2. Use a different method to sleep for a more precise amount of time. For example, How to suspend a java thread for a small period of time, like 100 nanoseconds? suggests some alternatives, like polling System.nanoTime() until some deadline is exceeded. e.g.

   long time = System.nanoTime();
   for (int frameCount = 0; true; ++frameCount) {
     long end = System.nanoTime() + (long) (1_000_000_000.0 / TARGET_FPS);
     while (System.nanoTime() < end);
     long elapsed = System.nanoTime() - time;
     if (elapsed >= 1_000_000_000) {
       double fps = (double) frameCount / elapsed * 1e9;
       System.out.println(fps);
   
       frameCount = 0;
       time = System.nanoTime();
     }
   }
   

This seems to work better, with the FPS hovering just under 60:

58.99961555850502
59.99966304189236
59.99942898543434
59.99968068169941
59.99968770162551
59.99919595077507
59.99945862488483
59.999679241714766
59.99753134157542
59.99963898217224
59.999265728986
...

The disadvantage of this might be that while loop is going to be quite hot.

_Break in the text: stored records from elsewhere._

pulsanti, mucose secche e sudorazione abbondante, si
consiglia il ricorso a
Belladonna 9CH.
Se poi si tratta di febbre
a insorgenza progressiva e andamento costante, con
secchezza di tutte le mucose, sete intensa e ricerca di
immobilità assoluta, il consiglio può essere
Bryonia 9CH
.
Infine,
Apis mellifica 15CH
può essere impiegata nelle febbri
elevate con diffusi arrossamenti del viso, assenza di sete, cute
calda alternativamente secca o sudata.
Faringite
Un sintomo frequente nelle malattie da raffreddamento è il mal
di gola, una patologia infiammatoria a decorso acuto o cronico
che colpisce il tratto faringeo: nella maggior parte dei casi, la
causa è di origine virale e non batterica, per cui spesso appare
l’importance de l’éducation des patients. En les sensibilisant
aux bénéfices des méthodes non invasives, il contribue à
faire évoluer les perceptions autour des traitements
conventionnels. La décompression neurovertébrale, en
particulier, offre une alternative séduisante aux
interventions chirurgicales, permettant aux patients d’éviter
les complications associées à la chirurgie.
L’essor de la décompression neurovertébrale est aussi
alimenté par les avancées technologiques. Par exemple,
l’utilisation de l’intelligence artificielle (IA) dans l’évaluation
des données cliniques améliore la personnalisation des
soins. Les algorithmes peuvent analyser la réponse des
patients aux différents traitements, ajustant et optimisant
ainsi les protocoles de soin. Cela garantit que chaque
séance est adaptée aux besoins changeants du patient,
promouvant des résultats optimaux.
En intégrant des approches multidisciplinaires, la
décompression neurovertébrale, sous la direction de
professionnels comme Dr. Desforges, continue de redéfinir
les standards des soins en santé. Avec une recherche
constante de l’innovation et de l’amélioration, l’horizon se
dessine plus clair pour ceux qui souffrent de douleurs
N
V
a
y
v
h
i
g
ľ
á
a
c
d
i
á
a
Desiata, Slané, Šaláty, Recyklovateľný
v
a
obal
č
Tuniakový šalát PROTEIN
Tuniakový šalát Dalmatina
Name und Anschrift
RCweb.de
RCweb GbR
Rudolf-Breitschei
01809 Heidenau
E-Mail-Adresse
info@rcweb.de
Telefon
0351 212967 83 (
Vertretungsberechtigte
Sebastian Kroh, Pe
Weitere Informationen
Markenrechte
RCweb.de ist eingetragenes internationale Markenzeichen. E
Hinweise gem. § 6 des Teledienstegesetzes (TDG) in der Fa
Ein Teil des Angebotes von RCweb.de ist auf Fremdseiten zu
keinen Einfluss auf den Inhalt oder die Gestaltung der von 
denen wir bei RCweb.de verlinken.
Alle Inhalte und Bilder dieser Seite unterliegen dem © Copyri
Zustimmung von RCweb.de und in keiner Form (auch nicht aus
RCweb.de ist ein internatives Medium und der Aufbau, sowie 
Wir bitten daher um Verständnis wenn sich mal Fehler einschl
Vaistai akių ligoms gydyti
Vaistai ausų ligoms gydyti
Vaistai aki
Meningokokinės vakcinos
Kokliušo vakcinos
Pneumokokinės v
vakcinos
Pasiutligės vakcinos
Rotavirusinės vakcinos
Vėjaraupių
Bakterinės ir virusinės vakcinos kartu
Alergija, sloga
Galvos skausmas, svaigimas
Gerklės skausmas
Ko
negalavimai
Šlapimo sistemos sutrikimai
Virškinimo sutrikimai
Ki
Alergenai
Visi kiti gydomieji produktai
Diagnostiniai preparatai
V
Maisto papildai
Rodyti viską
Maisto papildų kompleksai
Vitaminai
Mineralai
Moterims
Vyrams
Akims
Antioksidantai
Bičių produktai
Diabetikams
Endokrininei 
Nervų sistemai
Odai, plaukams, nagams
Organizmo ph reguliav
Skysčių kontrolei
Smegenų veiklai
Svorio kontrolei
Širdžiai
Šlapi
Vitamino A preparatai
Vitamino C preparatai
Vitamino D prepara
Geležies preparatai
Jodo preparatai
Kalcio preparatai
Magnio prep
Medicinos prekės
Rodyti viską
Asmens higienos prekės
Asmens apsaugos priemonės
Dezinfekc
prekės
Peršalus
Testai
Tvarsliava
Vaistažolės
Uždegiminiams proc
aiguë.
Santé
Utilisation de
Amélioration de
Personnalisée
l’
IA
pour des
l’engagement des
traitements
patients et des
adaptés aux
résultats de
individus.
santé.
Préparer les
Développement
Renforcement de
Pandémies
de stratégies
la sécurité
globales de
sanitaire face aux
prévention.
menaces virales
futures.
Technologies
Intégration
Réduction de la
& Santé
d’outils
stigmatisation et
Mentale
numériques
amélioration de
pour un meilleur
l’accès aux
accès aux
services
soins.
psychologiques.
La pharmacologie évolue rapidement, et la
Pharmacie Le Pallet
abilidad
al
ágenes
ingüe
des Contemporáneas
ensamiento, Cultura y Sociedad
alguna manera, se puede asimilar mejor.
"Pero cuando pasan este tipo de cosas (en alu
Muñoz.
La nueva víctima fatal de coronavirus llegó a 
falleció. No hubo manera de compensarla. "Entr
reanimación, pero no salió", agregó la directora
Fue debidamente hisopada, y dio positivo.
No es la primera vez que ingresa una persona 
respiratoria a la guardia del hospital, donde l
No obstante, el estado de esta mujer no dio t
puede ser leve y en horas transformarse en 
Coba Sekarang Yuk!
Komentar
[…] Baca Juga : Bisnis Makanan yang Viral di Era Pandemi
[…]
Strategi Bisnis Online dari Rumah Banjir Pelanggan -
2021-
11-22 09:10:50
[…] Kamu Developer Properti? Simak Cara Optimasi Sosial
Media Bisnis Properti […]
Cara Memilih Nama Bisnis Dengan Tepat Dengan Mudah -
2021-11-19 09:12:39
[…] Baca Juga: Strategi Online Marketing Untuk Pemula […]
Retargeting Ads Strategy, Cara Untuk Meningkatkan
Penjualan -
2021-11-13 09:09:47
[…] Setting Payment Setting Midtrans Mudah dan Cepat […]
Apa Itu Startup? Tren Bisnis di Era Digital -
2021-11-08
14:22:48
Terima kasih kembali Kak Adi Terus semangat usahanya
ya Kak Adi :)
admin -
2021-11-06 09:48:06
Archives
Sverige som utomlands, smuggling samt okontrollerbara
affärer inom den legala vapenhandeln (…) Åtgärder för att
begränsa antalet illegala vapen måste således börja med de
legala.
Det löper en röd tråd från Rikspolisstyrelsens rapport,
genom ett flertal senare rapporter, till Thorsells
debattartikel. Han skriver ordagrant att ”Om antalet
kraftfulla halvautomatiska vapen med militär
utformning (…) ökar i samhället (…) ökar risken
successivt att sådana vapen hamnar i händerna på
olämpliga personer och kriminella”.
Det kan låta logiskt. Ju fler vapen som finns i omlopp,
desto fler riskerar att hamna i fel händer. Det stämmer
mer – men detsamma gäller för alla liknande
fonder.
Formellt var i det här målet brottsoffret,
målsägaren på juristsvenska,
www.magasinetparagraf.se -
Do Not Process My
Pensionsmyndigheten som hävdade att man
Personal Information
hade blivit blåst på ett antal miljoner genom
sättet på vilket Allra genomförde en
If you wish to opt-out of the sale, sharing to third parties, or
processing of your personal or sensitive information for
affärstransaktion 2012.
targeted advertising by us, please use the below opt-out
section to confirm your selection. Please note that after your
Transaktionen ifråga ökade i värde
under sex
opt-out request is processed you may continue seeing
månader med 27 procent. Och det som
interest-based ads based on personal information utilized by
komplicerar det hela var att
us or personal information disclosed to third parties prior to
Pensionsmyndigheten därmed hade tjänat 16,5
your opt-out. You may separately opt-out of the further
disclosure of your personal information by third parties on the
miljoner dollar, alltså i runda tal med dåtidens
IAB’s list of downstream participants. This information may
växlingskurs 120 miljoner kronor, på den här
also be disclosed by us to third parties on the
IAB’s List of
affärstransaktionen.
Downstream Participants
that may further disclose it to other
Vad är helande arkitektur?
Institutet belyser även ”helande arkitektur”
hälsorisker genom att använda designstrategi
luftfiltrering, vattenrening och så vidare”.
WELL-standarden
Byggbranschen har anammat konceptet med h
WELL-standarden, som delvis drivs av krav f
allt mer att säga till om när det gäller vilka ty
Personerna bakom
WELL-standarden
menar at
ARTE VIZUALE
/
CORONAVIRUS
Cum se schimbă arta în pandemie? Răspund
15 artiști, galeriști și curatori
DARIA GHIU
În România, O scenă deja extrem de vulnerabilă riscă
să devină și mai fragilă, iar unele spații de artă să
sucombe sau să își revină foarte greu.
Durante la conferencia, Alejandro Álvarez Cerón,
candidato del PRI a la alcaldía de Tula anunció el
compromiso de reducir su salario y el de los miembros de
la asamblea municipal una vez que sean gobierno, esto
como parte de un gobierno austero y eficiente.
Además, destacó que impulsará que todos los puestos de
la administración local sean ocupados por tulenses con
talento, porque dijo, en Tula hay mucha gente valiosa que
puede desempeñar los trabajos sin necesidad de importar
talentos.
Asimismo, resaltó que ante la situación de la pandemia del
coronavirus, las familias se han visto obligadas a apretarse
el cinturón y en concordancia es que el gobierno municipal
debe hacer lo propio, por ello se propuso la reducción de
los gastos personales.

Of course, you could do some sort of hybrid approach, using Thread.sleep for most of the wait, then using the hot while loop to get a more precise delay.

Answer 2

You might want to use System.nanoTime() instead. Not for any extra precision, but because it's a more correct way of measuring elapsed time. See Kevin Bourillion's answer to How do I measure time elapsed in Java?.

Answer 3

1000 / 60 is 16 in integer math, and 1000 / 16 is roughly 62.5. Assuming the thread does sleep for close to 16 milliseconds (maybe a little less), and if your loop doesn't take that long to execute an iteration, and if the second to last frame comes through at 999 milliseconds allowing another update to sneak in, then it makes sense that the loop could achieve 63 iterations a second often.